Mel Tormé: The Way You Look Tonight

Tempo? Faaast! Vocal phrasing? Impressive—and each word sounds crystal clear! Arrangement? Both refined and punchy! Solos? Herb Geller's and Bob Enevoldsen's names say it all! Will that be enough to convince you that you'd better fasten your seat belt during these <2½ minutes, and that you will sport a broad smile all along that ride and long after it's over, too? Tormé and Paich were really a gas during these '56 sessions, and this track is among the highlights of the repertoire they recorded then. Any more questions?

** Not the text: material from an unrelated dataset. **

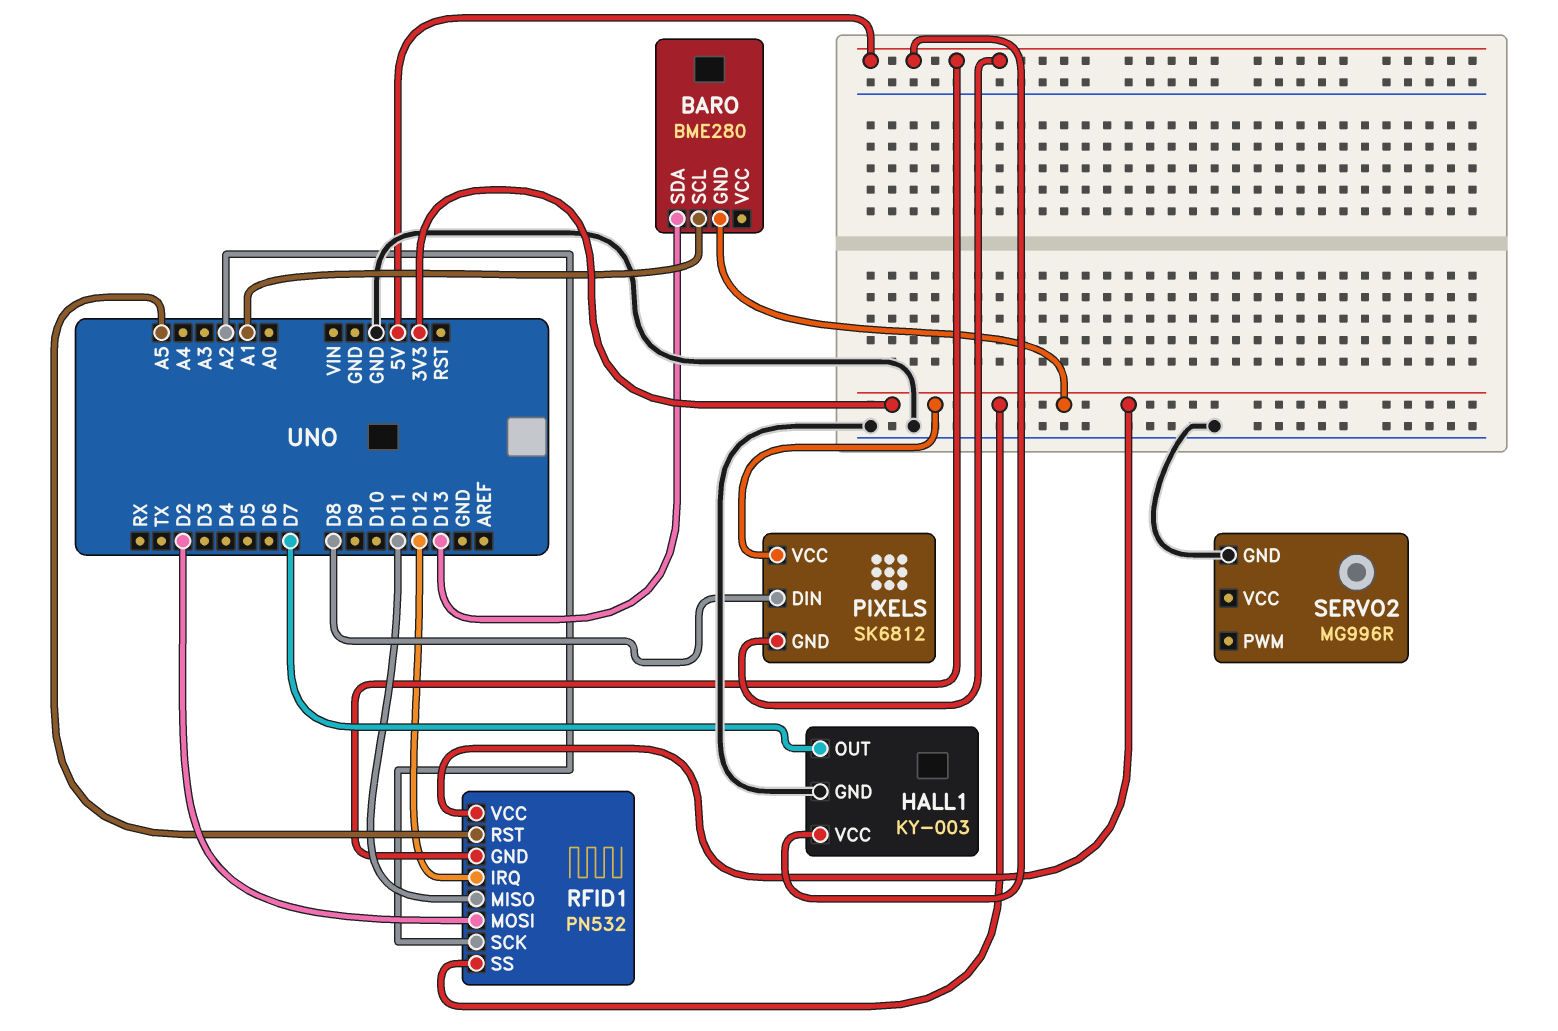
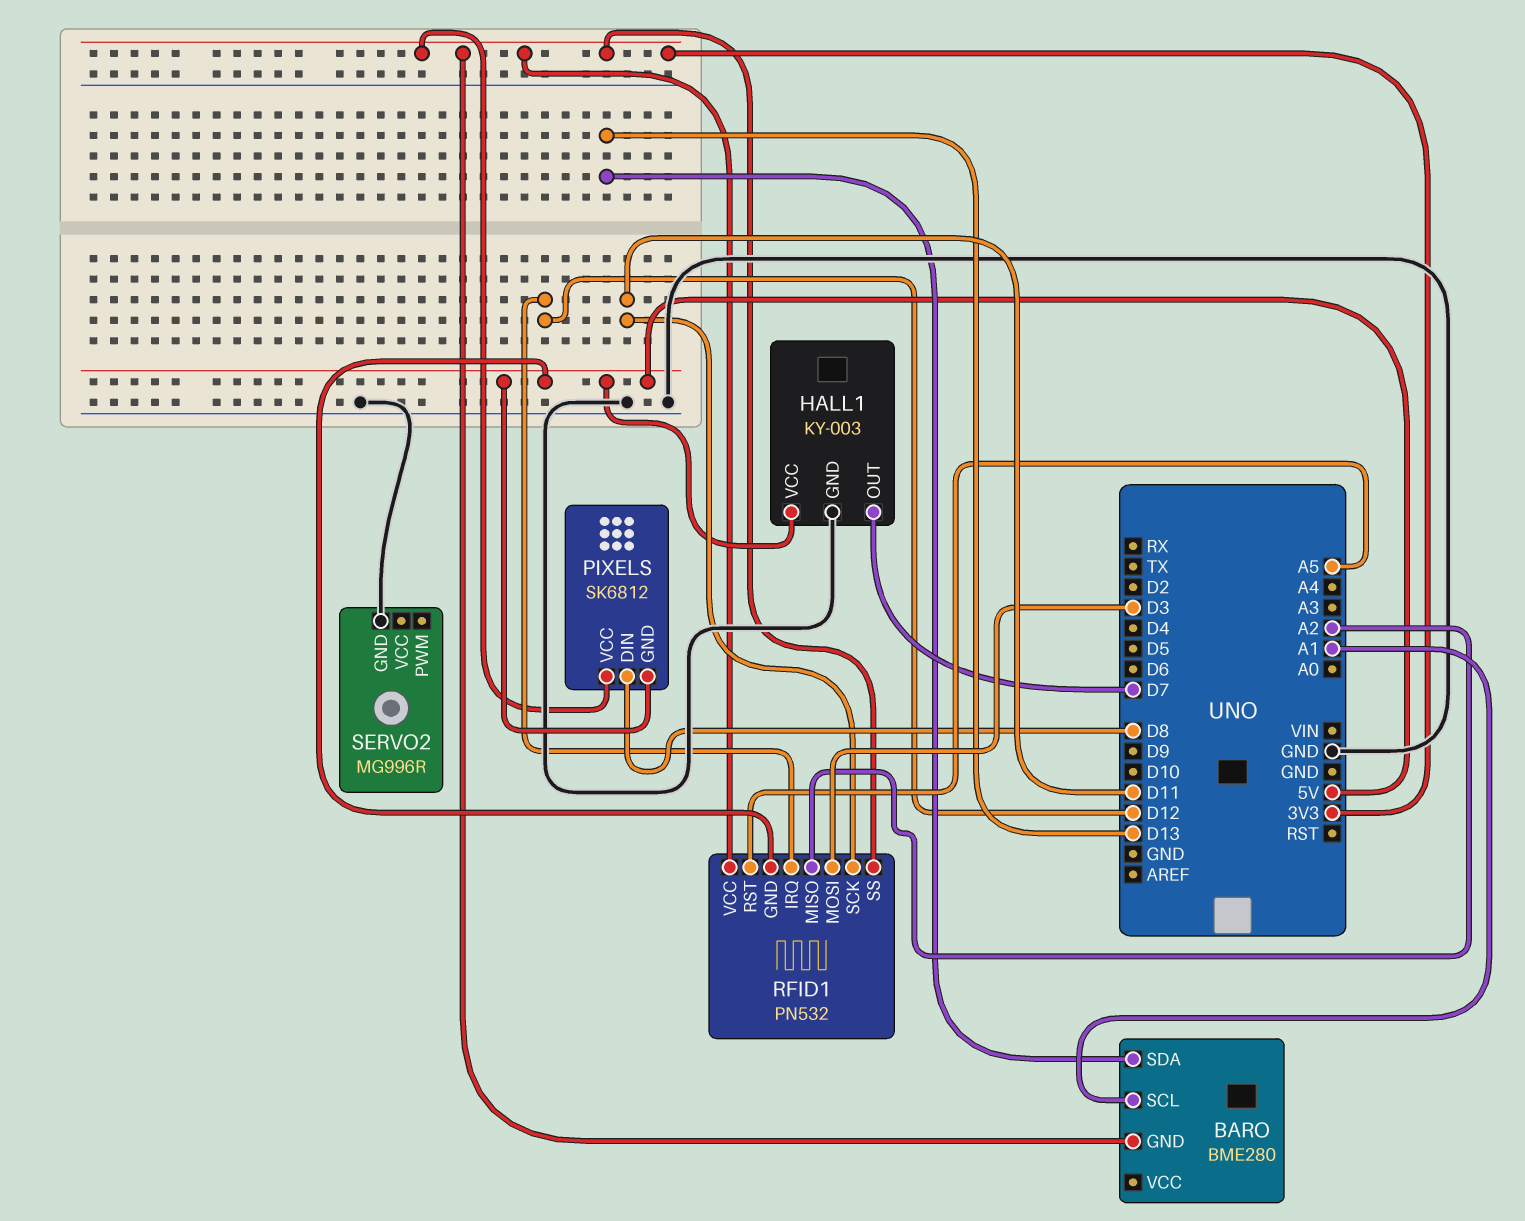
RFID1 pin MISO: D11 -> A2
RFID1 pin MOSI: D2 -> D3
RFID1 pin SCK: A2 -> D11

February 03, 2008 · 0 comments


Wallace Roney: The Way You Look Tonight

There is always a risk in taking an originally slow song at top speed without even playing the melody. Why use a good tune as a mere bunch of chords to ride them frantically? Wallace Roney avoids this danger by playing the melody alone with the bass as an introduction, with a beautiful sound and a phrasing that shows a tender soul. Then the group joins in for an impressive tour de force powered by Cindy Blackman's dynamic drumming. But the atmosphere of the intro somehow lingers on and keeps the whole thing within the boundaries of its original feeling.

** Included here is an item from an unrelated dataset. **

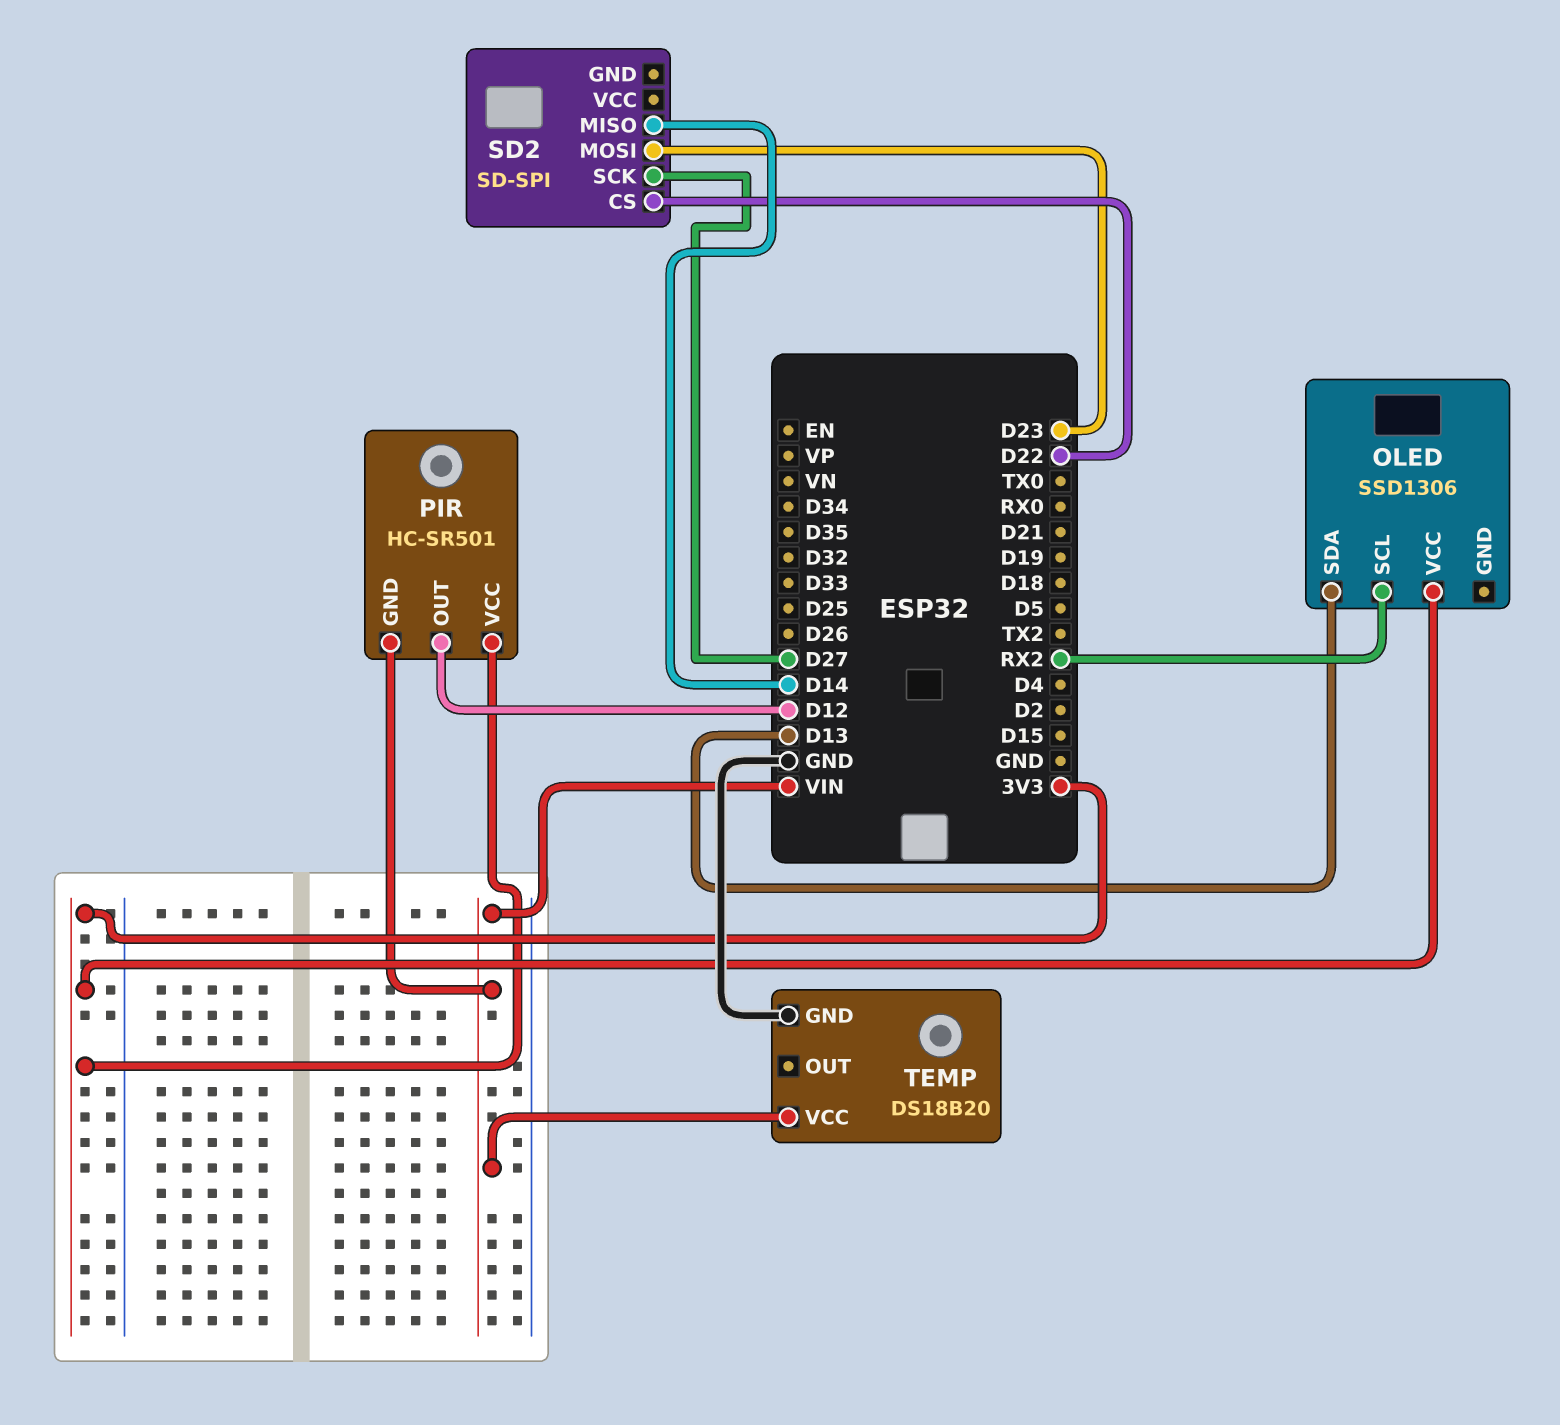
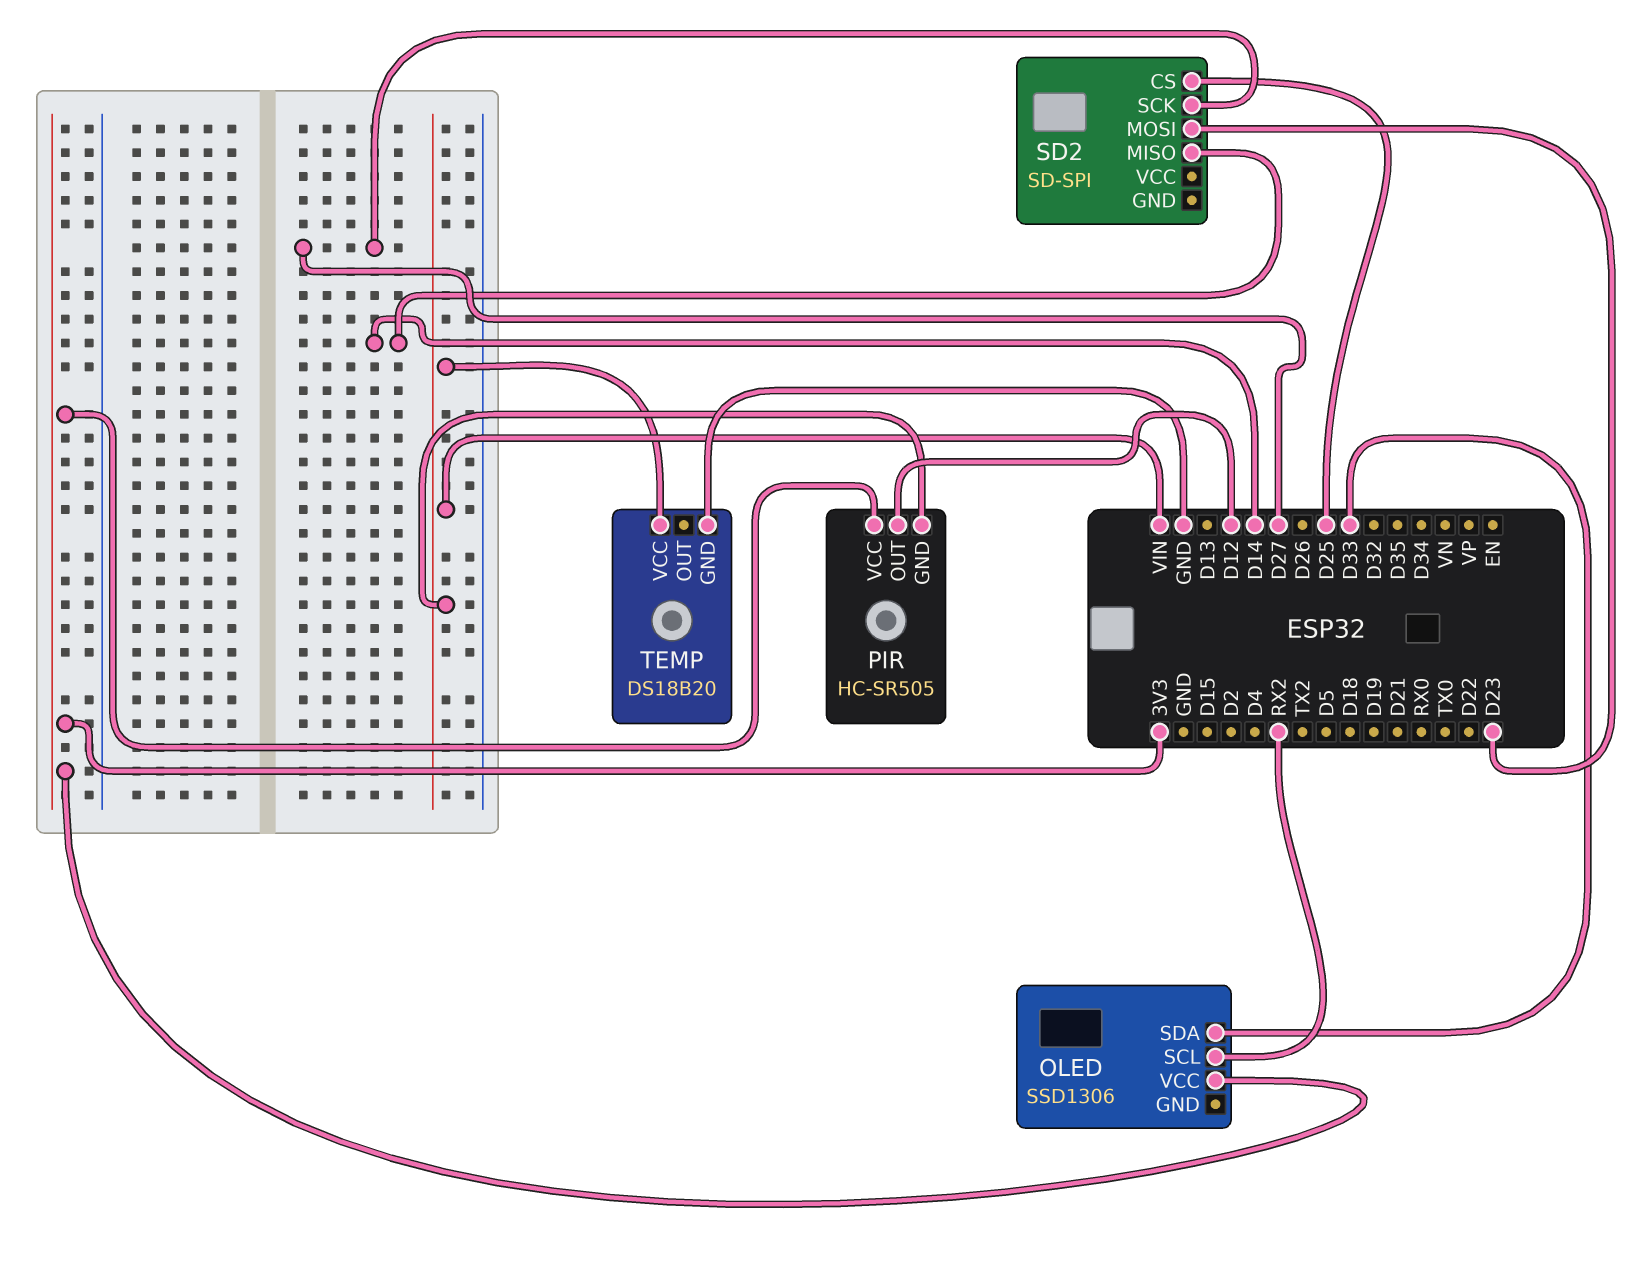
OLED pin SDA: D13 -> D33
PIR: HC-SR501 -> HC-SR505
SD2 pin CS: D22 -> D25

January 29, 2008 · 0 comments


Frank Sinatra: The Way You Look Tonight

This update of a Fred Astaire number from the 1936 film Swing Time doesn’t glide across the ballroom floor—it struts. Riddle opens the tune with jaunty reeds and sizzling muted trumpets echoing each other’s lines. Sinatra comes in tough and is cocky throughout, but there’s also a subtle tenderness between the lines. After the first run-through, the song’s pace picks up, with trombones punctuating Sinatra’s staccato lyrics— “And that laugh, wrink-le-s your nose/Touch-es my fool-ish hearttt.” The chart’s crescendo occurs on the bridge and features a hip trumpet dragging the final note. Cool touch. Sinatra returns to provide a warm wind-down and finishes remarkably in ballad tempo.

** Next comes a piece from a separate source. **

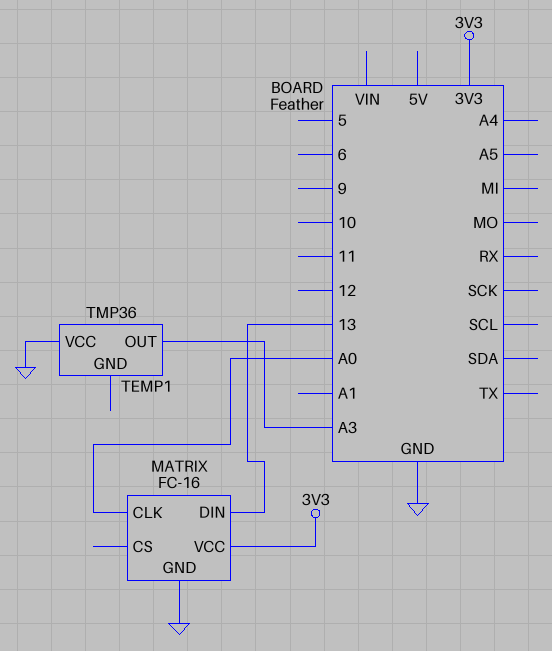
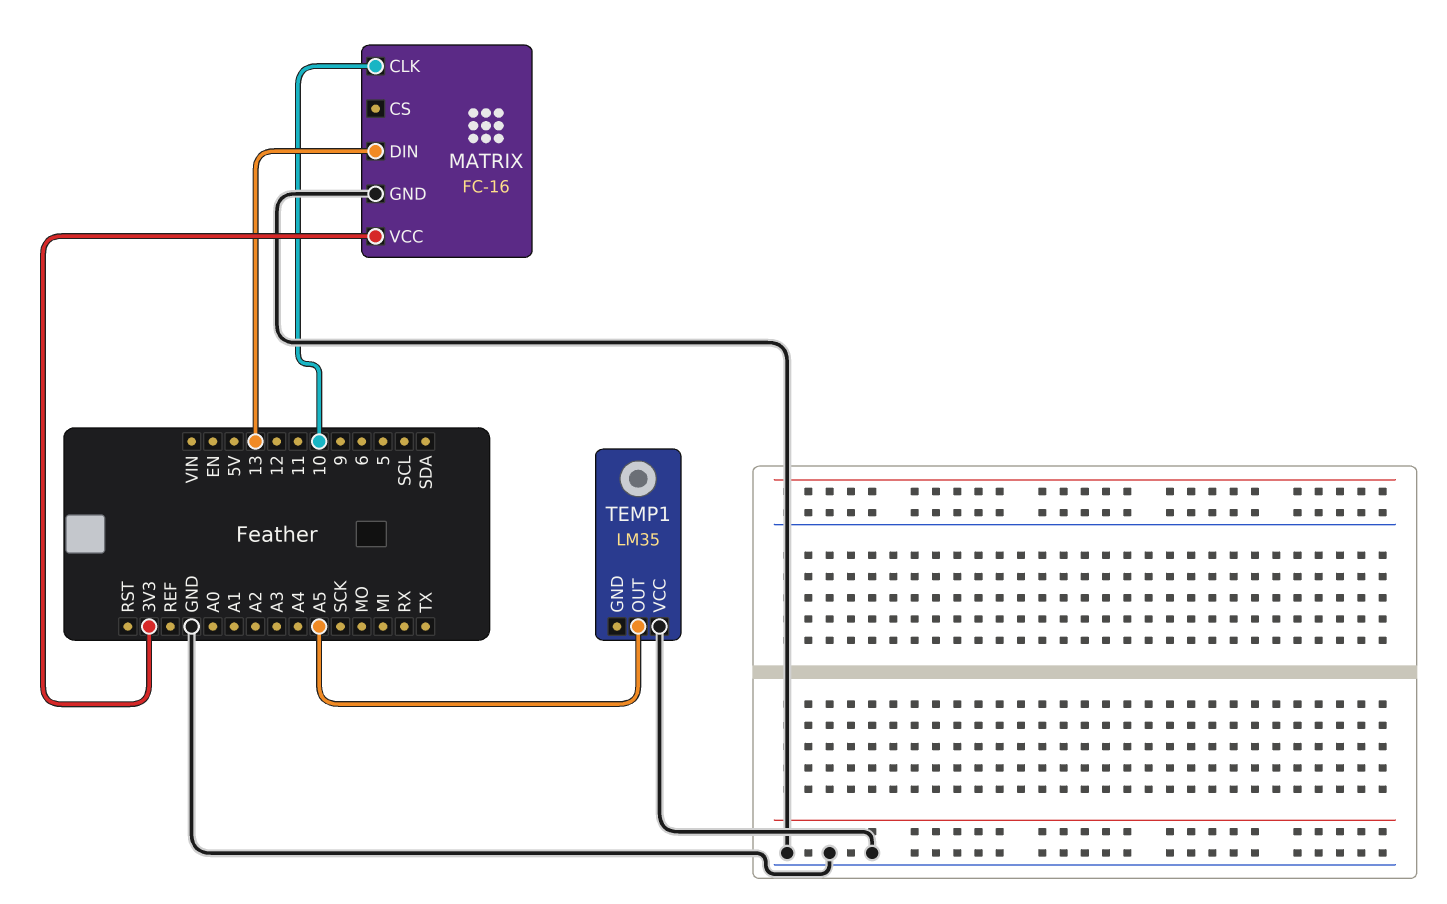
MATRIX pin CLK: A0 -> 10
TEMP1: TMP36 -> LM35
TEMP1 pin OUT: A3 -> A5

January 15, 2008 · 0 comments


Mel Tormé: The Way You Look Tonight

For a certain kind of jazz at a certain point in history, this may be a pinnacle. "West Coast Jazz" with its occasional clichéd slickness (among other positives or negatives, depending what side of the fight you fall on) doesn’t sound much better than this. Tormé, the child prodigy, drummer, pianist, songwriter (“The Christmas Song”!), arranger and one of the great jazz singers, never sounded so in his element as he does here. From the opening fugal setting of the melody, the brisk tempo and great solos from alto sax and valve trombone, this track has a frantic exuberance that just won’t quit. It’s a peerless arrangement with the French horn doubling the vocal line on the last verse for the final icing on the cake.